07 Mar Servant Team 2017: Changing My Sense of Time
Servant Team Director Mandee Campos shares her reflections on settling in to the culture and pace of life in East Africa:
I write this update to you from Dodoma, Tanzania, where I will be staying through June 2017. Yevette and I will be working alongside Grace & Healing Ministries, one of Lahash’s East African partners that serves vulnerable children and families.
I have enjoyed getting to see the people that run this ministry as well as the children. However, transitioning from the U.S. to Tanzania feels like a complete switch. Time seems to move slowly here and the days feel longer. Back home, it felt like there were never enough hours in the day to get things done. My American sense of time makes me see everything here with a great sense of urgency. I must connect with everyone, remember all their names, remember how to respond when someone greets me, and accomplish several tasks each day in order to feel a sense of purpose in me being here. Not only must I do these things, but I must do them right away, pronto, soon—now!
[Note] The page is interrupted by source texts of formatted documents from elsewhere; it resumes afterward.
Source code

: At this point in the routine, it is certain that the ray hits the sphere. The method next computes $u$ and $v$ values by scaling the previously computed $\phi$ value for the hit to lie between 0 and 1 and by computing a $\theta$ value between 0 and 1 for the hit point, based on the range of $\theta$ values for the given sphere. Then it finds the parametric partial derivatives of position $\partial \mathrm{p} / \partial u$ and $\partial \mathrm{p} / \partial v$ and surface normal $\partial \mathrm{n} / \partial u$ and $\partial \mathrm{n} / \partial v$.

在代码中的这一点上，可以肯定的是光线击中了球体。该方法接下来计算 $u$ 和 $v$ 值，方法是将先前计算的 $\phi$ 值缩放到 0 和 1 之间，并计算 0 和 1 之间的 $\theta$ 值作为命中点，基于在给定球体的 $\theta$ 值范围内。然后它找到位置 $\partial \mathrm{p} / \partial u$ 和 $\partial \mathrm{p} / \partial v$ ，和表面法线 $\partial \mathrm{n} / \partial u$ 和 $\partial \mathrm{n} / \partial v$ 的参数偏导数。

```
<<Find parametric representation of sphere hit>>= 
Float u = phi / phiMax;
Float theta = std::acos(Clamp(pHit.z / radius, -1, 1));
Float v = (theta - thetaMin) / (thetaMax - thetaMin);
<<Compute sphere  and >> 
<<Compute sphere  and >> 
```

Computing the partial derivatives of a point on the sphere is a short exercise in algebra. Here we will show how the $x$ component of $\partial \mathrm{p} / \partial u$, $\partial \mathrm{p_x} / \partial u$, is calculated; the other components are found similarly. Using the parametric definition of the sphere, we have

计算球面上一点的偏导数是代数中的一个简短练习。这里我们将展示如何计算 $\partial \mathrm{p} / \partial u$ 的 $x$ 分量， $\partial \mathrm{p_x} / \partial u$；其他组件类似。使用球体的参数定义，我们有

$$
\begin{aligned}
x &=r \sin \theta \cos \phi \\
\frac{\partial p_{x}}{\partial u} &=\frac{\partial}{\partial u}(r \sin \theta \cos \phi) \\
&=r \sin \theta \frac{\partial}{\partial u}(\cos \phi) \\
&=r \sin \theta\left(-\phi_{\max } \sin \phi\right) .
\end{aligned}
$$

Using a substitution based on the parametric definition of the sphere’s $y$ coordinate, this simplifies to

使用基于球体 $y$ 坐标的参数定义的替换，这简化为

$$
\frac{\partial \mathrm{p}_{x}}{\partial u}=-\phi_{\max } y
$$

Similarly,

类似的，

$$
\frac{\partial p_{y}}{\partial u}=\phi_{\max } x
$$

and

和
It feels strange for time here to be looser, less punctual, and require a lot more flexibility. As the days go by, I am realizing that I will not have a connection with everyone right away, that is something that comes naturally with time. I can’t remember everyone’s name the first time I hear it, and sometimes I mispronounce them to my own embarrassment. I have yet to master this new language aside from basic greetings and getting annoyed upon hearing the occasional “mzungu!” called out to me from the streets (meaning white person). I don’t always accomplish enough in a day to give that sense of satisfaction where I can pat myself on the back and tell myself, “Well done!” Yet there is something to be admired about time feeling slower.
As I write this, I can’t help but remind myself of something I hope to teach future Servant Teams participants: you cannot have long-term goals for a short-term trip. Five months is a short amount of time. For this reason, maybe it’s a blessing that the days feel so long. Maybe I need to learn to be present. To relax and enjoy the afternoon chai we have together in the office. To enjoy the lengthy Swahili church services on Sundays, and take comfort that despite the cultural differences, these are my brothers and sisters in Christ. I need to recognize that the very moments that seem to linger on too long are the same moments that will quickly pass me by. It would not surprise me if these were the moments that I end up missing the most.
Just recently, we had a long day of walking to several homes for home visiting. It was too hot, I had sand in my shoes, and I was ready to be done walking. In the midst of this discomfort, we went to a home of a young boy named Athman. When we got to his home, he was all smiles. He showed us his duck coop, his solar powered lights, and his small aquarium—all of which he put together himself! We were so impressed by him. As we sat inside his home, we were blown away by his and his mother’s hospitality. He had slaughtered a duck in anticipation of our arrival. We feasted on duck, ugali, and pineapple.
I cannot express how thankful I am for that day being a long day.
I pray that I can be present and be thankful for each moment, no matter how quick or slow it may feel. I pray that I do not take for granted any interactions, no matter how deep or surface-level they are. I do not want to miss the good things that pass me by because I am in a hurry. Time does not wait for us to appreciate something before it passes by. I will rest and be present in the here and now.
Psalm 90:12 Teach us to number our days, that we may gain a heart of wisdom.